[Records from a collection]
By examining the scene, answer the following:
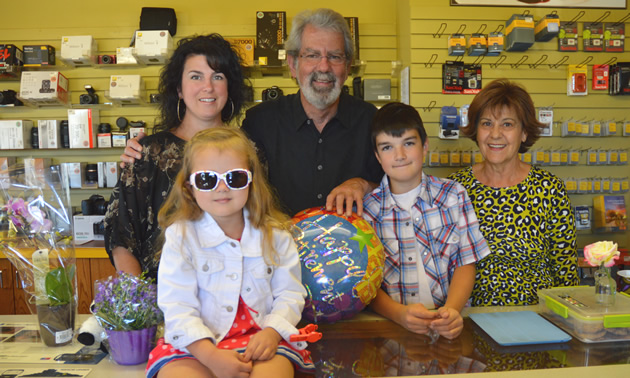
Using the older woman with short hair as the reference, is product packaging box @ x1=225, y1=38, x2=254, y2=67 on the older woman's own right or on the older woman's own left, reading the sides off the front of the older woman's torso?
on the older woman's own right

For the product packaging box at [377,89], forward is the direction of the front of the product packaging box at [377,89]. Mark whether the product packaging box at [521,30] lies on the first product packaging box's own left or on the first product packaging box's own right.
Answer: on the first product packaging box's own left

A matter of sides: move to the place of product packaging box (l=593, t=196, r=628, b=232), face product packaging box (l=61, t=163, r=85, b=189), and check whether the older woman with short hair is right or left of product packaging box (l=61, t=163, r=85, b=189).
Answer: left

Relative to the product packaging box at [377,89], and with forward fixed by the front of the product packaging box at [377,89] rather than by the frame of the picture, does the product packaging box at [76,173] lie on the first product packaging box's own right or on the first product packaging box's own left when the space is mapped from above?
on the first product packaging box's own right

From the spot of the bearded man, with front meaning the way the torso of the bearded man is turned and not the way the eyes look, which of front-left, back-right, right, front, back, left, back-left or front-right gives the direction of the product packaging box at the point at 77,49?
back-right

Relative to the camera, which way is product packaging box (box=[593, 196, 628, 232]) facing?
toward the camera

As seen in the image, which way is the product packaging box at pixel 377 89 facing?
toward the camera

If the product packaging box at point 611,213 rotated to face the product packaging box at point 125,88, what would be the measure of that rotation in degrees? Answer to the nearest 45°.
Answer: approximately 45° to its right

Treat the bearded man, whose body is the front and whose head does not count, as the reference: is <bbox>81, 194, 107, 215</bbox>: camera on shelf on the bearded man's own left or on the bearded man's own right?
on the bearded man's own right

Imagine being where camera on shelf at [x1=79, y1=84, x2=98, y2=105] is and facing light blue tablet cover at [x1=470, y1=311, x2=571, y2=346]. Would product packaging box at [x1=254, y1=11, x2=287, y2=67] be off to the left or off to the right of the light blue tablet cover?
left

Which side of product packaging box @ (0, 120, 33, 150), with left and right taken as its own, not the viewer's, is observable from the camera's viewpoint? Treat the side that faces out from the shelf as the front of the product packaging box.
front
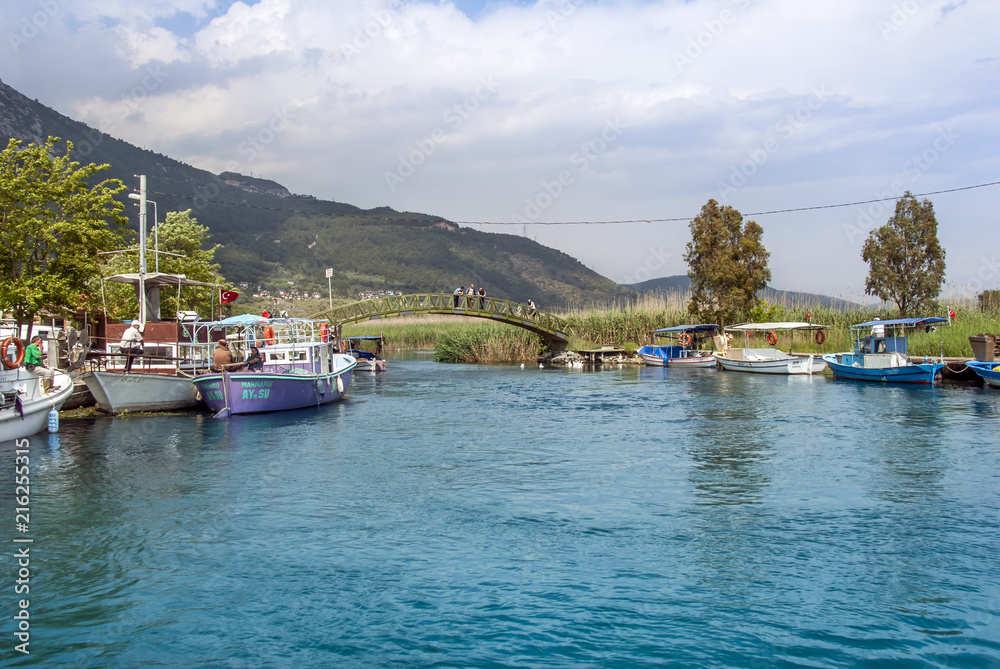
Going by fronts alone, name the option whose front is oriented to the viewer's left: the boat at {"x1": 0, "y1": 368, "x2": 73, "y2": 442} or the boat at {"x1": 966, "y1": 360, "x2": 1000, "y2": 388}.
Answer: the boat at {"x1": 966, "y1": 360, "x2": 1000, "y2": 388}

_WHAT TO PRODUCE_. Output the part of the listing that opens with the line containing "If the product" and closes with the line containing "Answer: approximately 45° to its right", reproducing both lines exactly.

_RESPONSE FOR THIS EXERCISE_.
If the product packaging box at point 611,213 rotated to face the product packaging box at point 125,88, what would be the measure of that rotation in degrees? Answer to the nearest 45°.
Answer: approximately 45° to its right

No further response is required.